» INSTRUCCIONES:
A. En el texto sobre los Estados, ¿qué monopolio mantienen los Estados?
B. Reproduce al pie de la letra el fragmento del texto sobre los Estados que arranca con las palabras que contienen "Los grupos sociales" y acaba con "a un Estado.".
C. Resume en una lista los datos principales del párrafo del texto sobre los Estados que comienza con "Los grupos sociales precivilizados".

Los Estados son organizaciones políticas [que] tienen un gobierno central facultado para recaudar impuestos, reclutar mano de obra para obras públicas o la guerra, decretar leyes y hacer cumplir físicamente esas leyes. En esencia, los Estados son unidades políticas estratificadas por clases que mantienen el «monopolio de la fuerza letal» —un monopolio institucionalizado en forma de fuerzas policiales y militares permanentes.2

Los grupos sociales precivilizados, como bandas, tribus e incluso jefaturas, no son Estados porque, según Keeley, «un jefe, a diferencia de un rey, no tiene el poder de coaccionar físicamente a la gente para que obedezca», sino que emplea medios económicos o explota la creencia en la magia para hacer cumplir sus decretos.3 Aunque Keeley se refiere a la «guerra pre-estatal» o «guerra primitiva», a efectos del análisis praxeológico, restringimos el término «guerra» a los conflictos violentos que implican al menos a un Estado.

» INFORMACIÓN EXTRAÍDA:
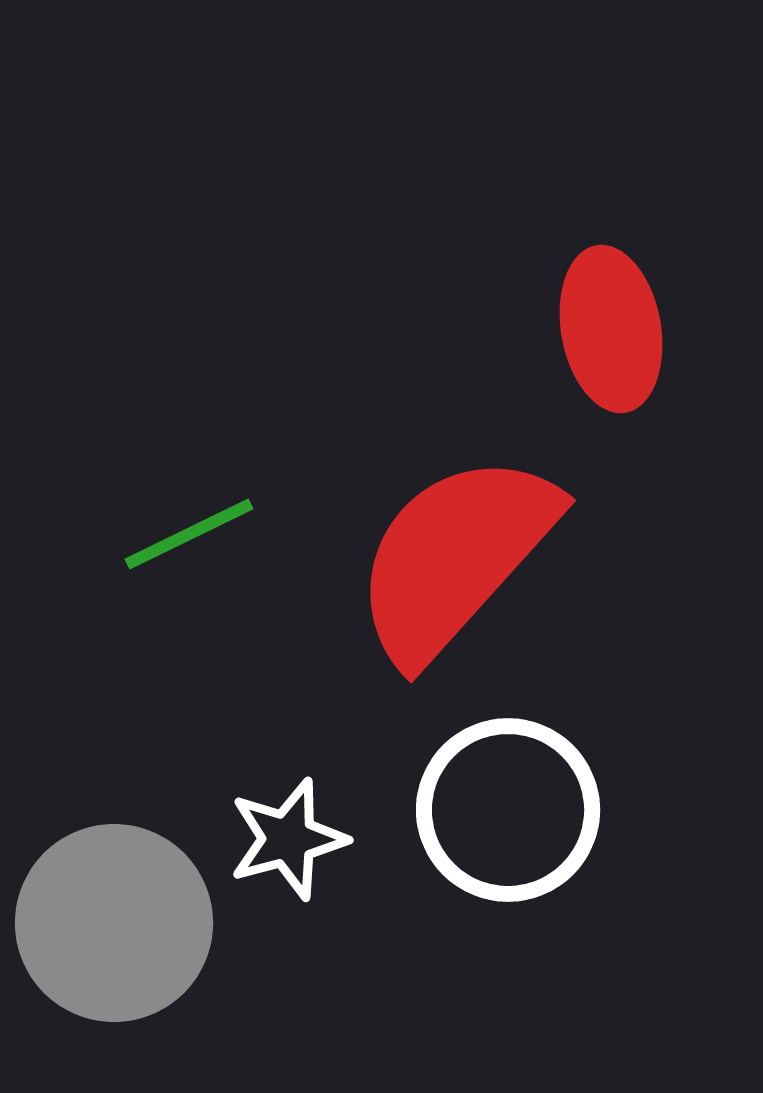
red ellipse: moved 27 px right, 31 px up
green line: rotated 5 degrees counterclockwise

--

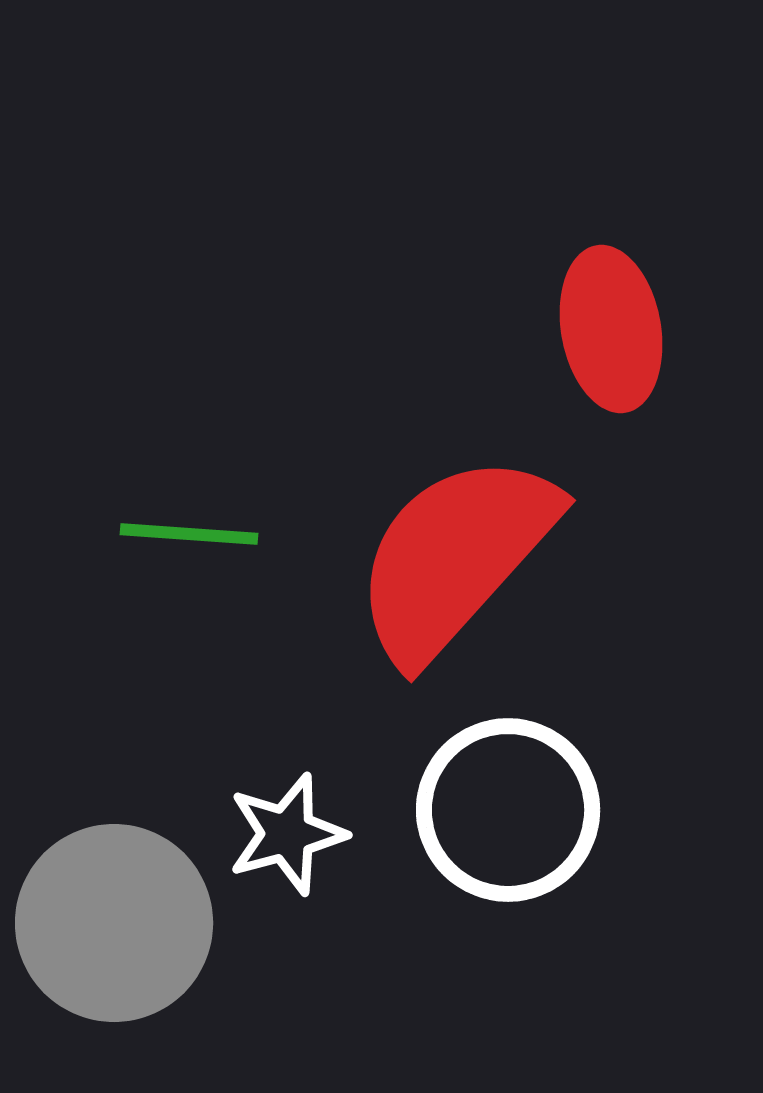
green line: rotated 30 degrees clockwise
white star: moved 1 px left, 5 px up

==

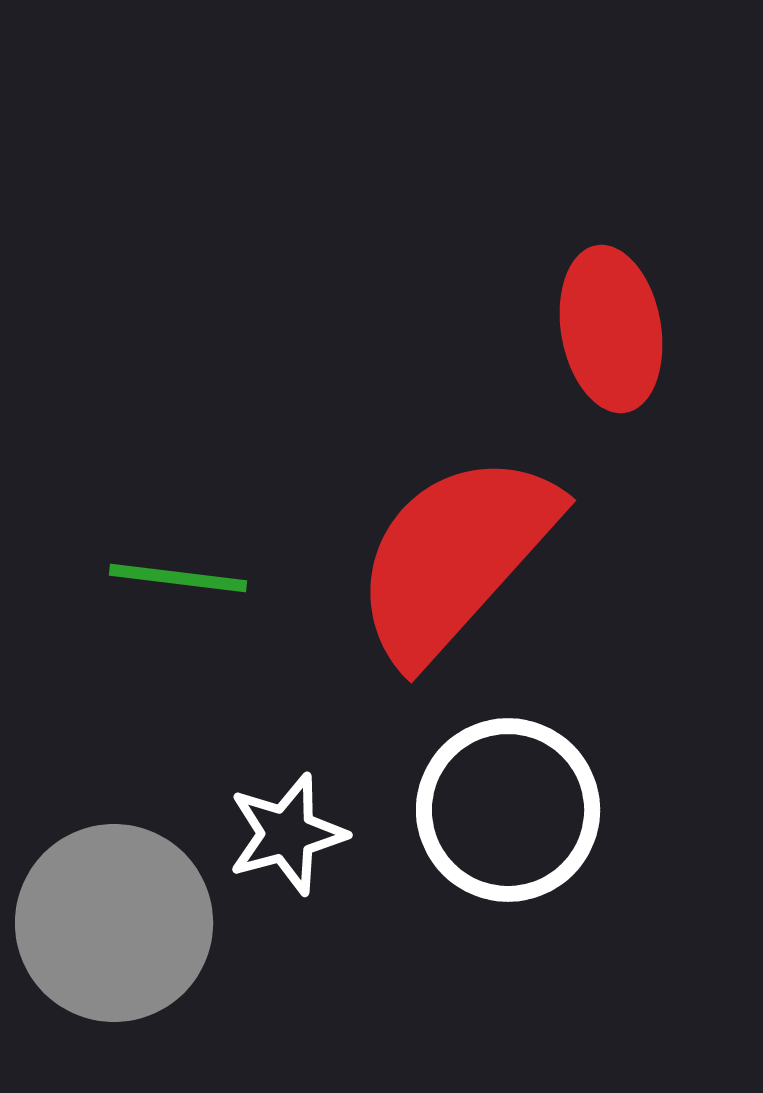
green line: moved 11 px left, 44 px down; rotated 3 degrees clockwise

» RESULTADOS FINALES:
A. El «monopolio de la fuerza letal», institucionalizado en fuerzas policiales y militares permanentes.

B.
Los grupos sociales precivilizados, como bandas, tribus e incluso jefaturas, no son Estados porque, según Keeley, «un jefe, a diferencia de un rey, no tiene el poder de coaccionar físicamente a la gente para que obedezca», sino que emplea medios económicos o explota la creencia en la magia para hacer cumplir sus decretos.3 Aunque Keeley se refiere a la «guerra pre-estatal» o «guerra primitiva», a efectos del análisis praxeológico, restringimos el término «guerra» a los conflictos violentos que implican al menos a un Estado.

C.
- Las bandas, tribus y jefaturas no son Estados.
- Según Keeley, un jefe, a diferencia de un rey, no puede coaccionar físicamente a la gente para que obedezca.
- El jefe se vale de medios económicos o de la creencia en la magia para hacer cumplir sus decretos.
- Keeley habla de «guerra pre-estatal» o «guerra primitiva».
- En el análisis praxeológico, «guerra» se limita a los conflictos violentos en los que participa al menos un Estado.